Can you name your MEPs? The reason why not is because they are elected by regional lists. The Government has pledged to increase political accountability, but the Bill will create power without accountability. Free-floating Senators with no constituencies and no pressure for re-election mean a politics of pure ideology and party line. It also means fewer women, fewer people with disabilities, and fewer people of colour in frontline politics.
There has also been an important failure of due process. The Government originally worked hard to establish a consensus on this Bill, but without success. The Joint Committee sat longer than any in recent memory. Because of internal disagreements it was forced to put more issues to the vote than any recent committee. It even had an unprecedented minority report, signed by six Privy Councillors.
But the Joint Committee has barely been heeded by the Government. Its key recommendations were that an issue of this constitutional magnitude required a referendum, and that the crucial clause governing the relationship between Lords and Commons should be entirely rethought. These recommendations have been ignored or brushed aside.
Instead, the Government has treated the votes of a highly divided committee as a consensus, when it is nothing of the kind. It has refused to allow the Committee to publish the costs of the draft Bill, and has refused to schedule a debate on its report, as is normal practice. Instead, it has rushed to get the Bill into Parliament before the summer. Now it proposes to push the Bill through the Commons on a whipped vote and with a guillotined debate.

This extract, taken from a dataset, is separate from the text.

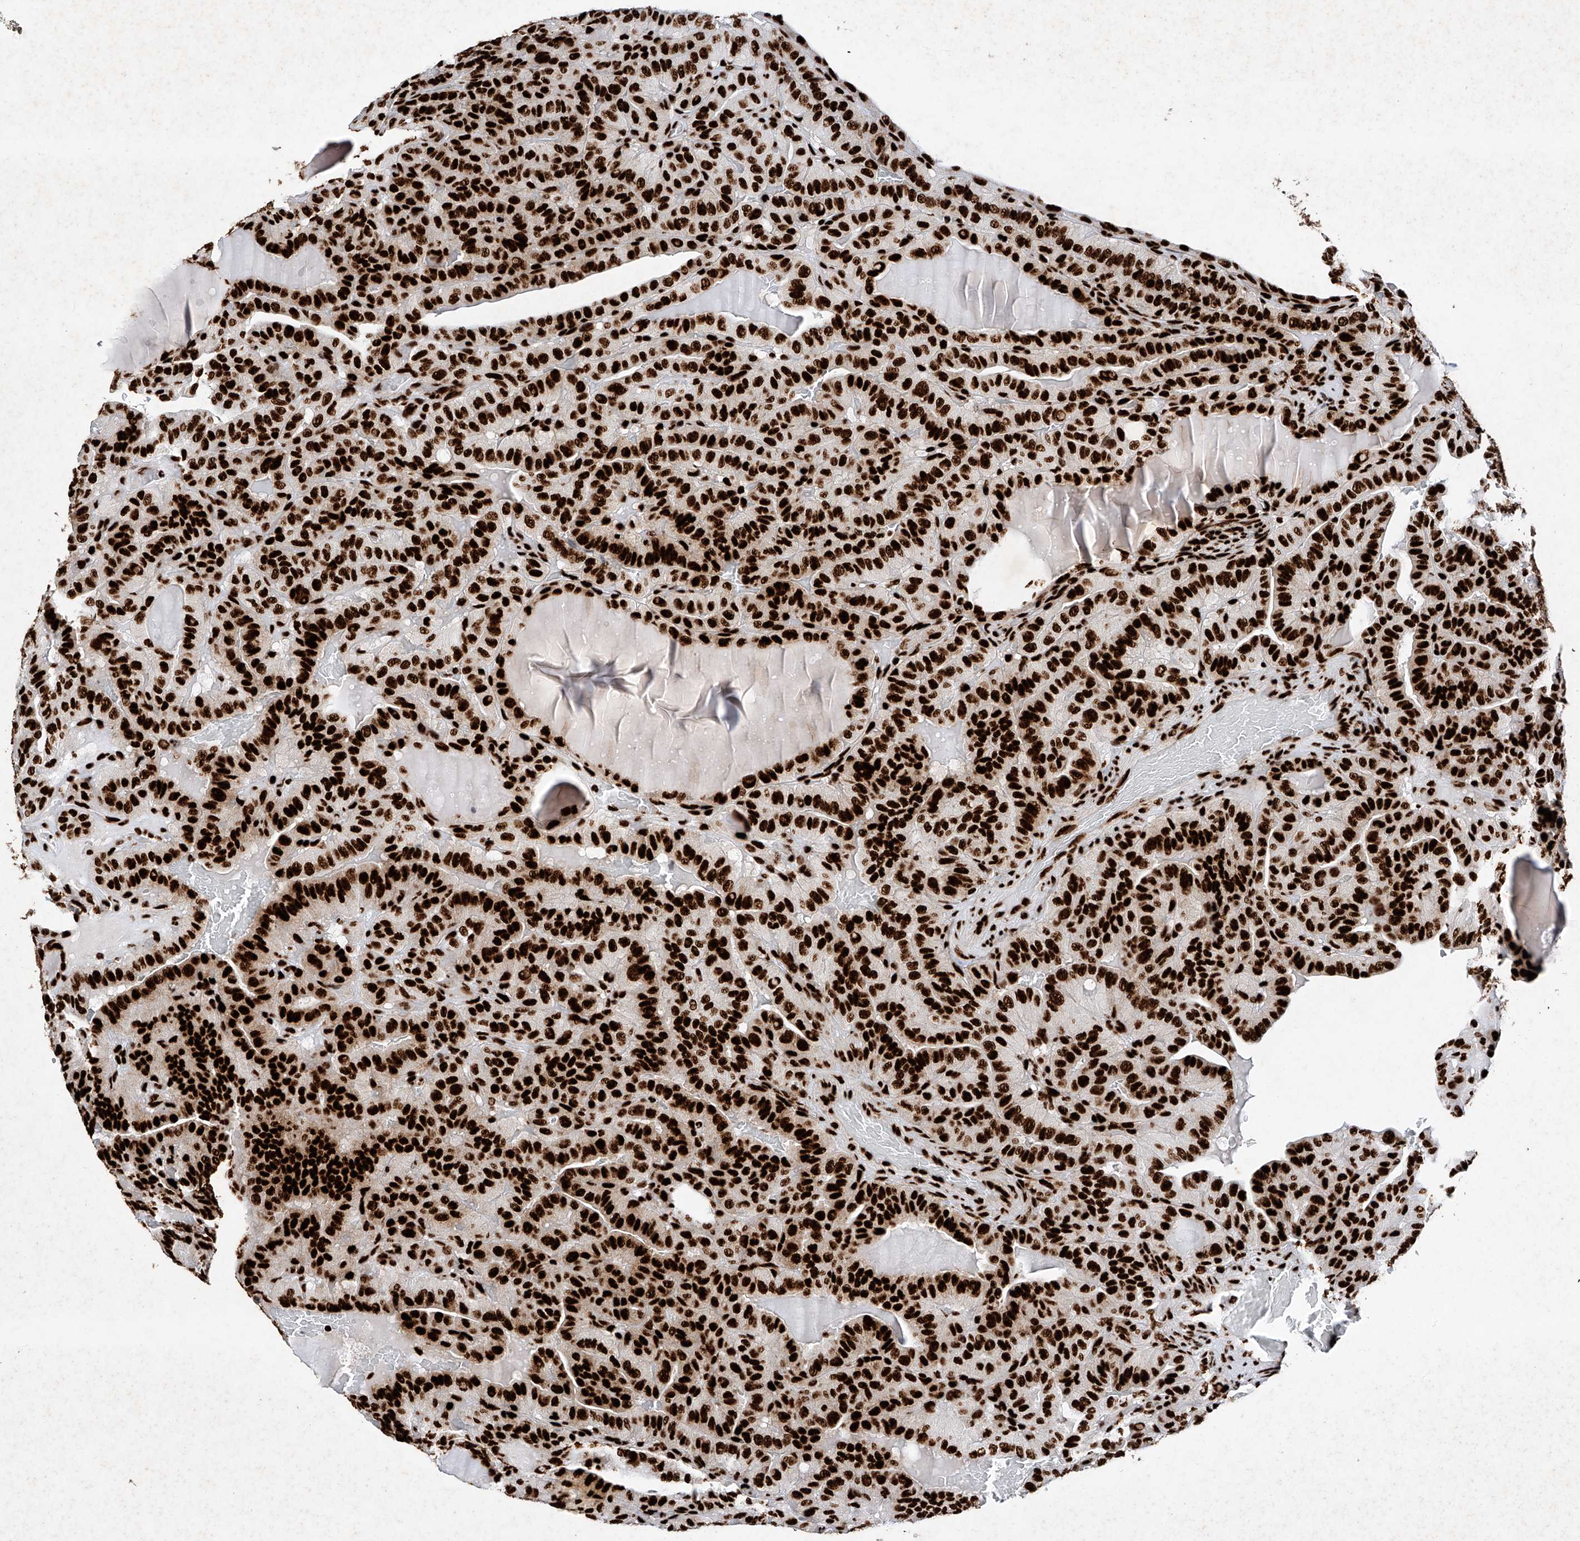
{"staining": {"intensity": "strong", "quantity": ">75%", "location": "nuclear"}, "tissue": "thyroid cancer", "cell_type": "Tumor cells", "image_type": "cancer", "snomed": [{"axis": "morphology", "description": "Papillary adenocarcinoma, NOS"}, {"axis": "topography", "description": "Thyroid gland"}], "caption": "A brown stain labels strong nuclear expression of a protein in human thyroid cancer (papillary adenocarcinoma) tumor cells.", "gene": "SRSF6", "patient": {"sex": "male", "age": 77}}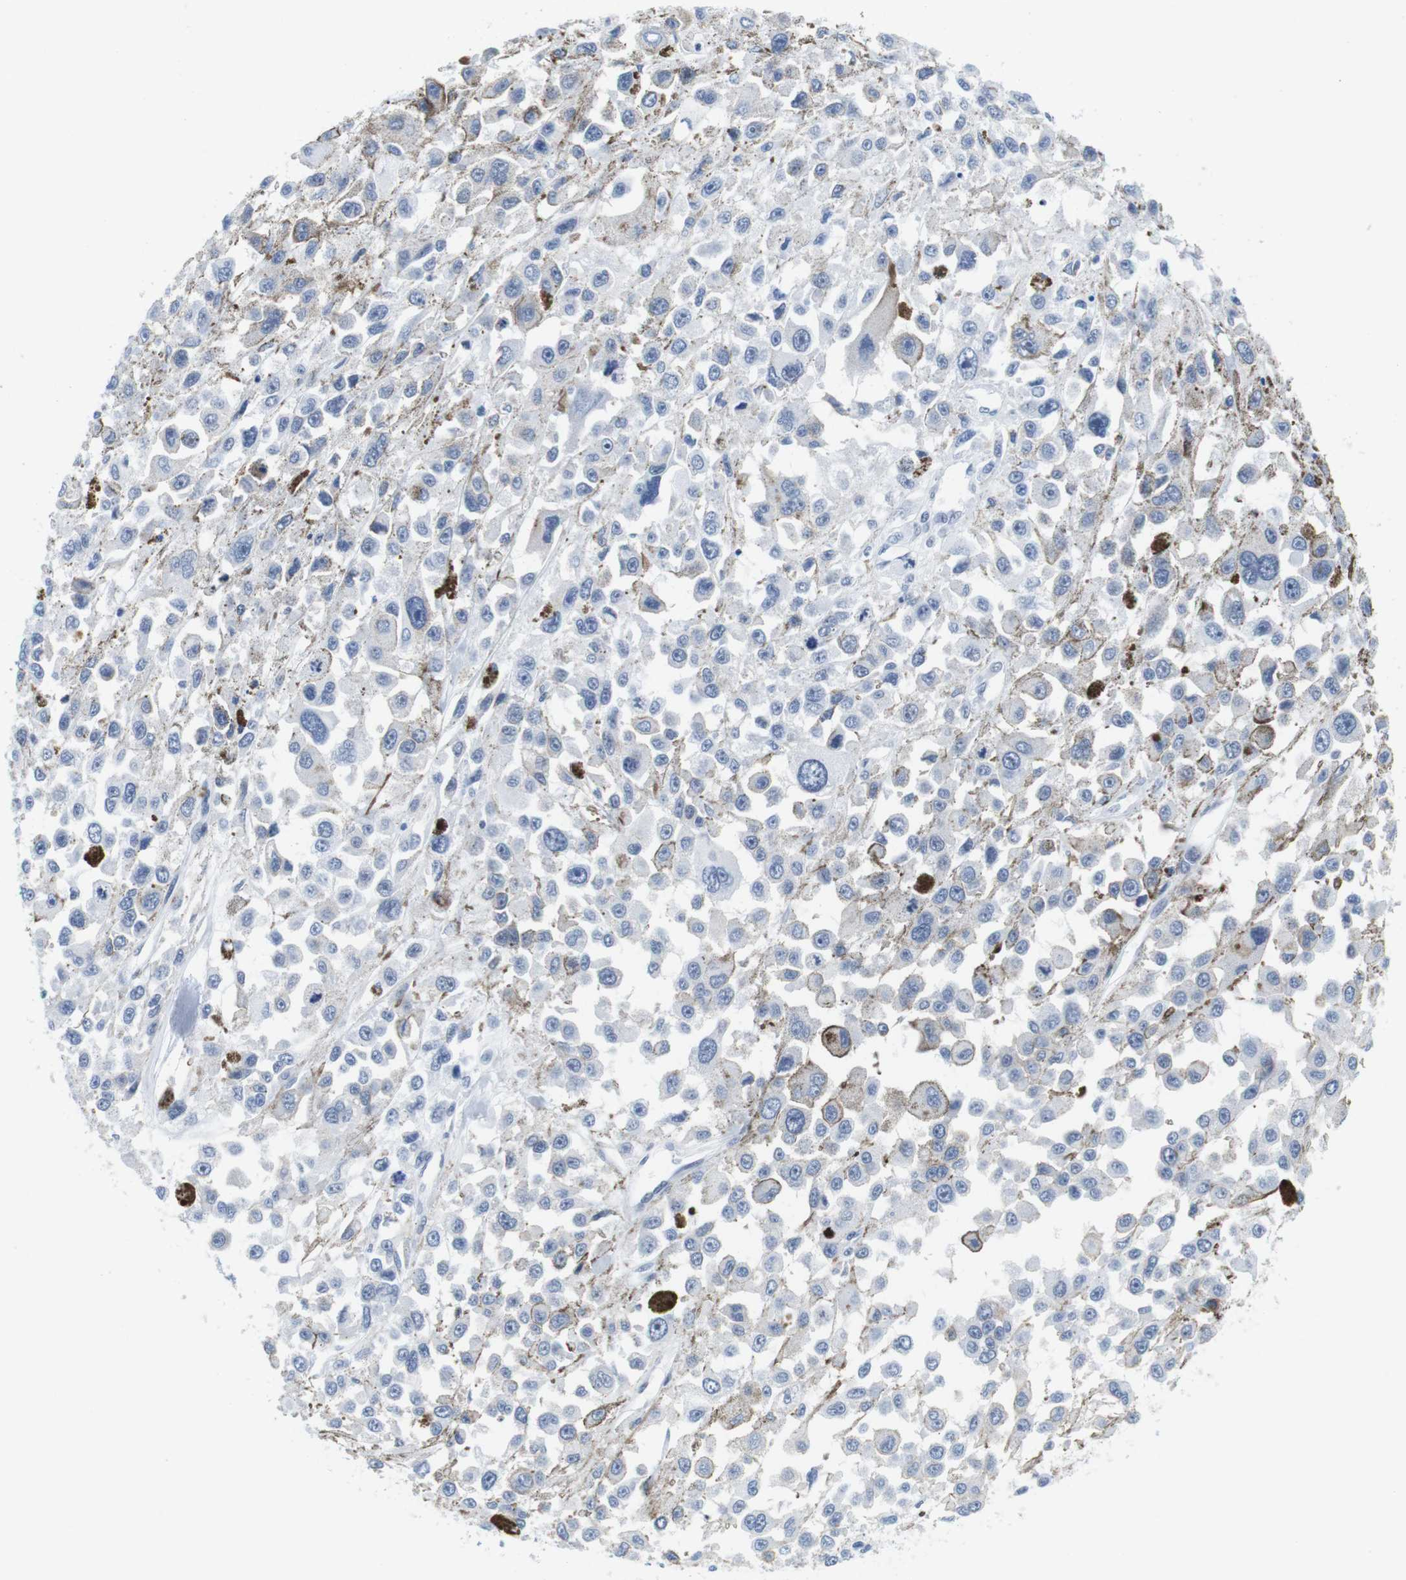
{"staining": {"intensity": "negative", "quantity": "none", "location": "none"}, "tissue": "melanoma", "cell_type": "Tumor cells", "image_type": "cancer", "snomed": [{"axis": "morphology", "description": "Malignant melanoma, Metastatic site"}, {"axis": "topography", "description": "Lymph node"}], "caption": "Immunohistochemistry of human melanoma reveals no positivity in tumor cells.", "gene": "IFI16", "patient": {"sex": "male", "age": 59}}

And these actions have been surrounded by fibs, of varied size and importance. One is to pretend that those who oppose this Bill oppose reform as such. In fact the opposite is true. This Bill will ultimately fail, and with it will go the chance to reform the Lords in useful ways for another decade.
Another fib is to pretend that all reform requires election, when in fact the key reforms—reducing the numbers, improving scrutiny, evicting criminals, reducing political patronage, dealing with the hereditaries—could be achieved without election. Indeed they would likely go through on the Commons on a free vote.
A third is the endlessly repeated assertion that the main parties are bound by manifesto to support Lords reform. In fact the key phrase in the Tory manifesto simply says “We will work to build a consensus for a mainly-elected second chamber”. That commitment has been discharged. Conservative MPs are under no manifesto obligation to support this Bill.
But the issue goes wider than this. A reformed but not elected Lords could be a magnificent thing. But this Bill will pile a constitutional crisis on top of an economic crisis. Whatever they think of the underlying issues, all MPs have a constitutional obligation to vote against it.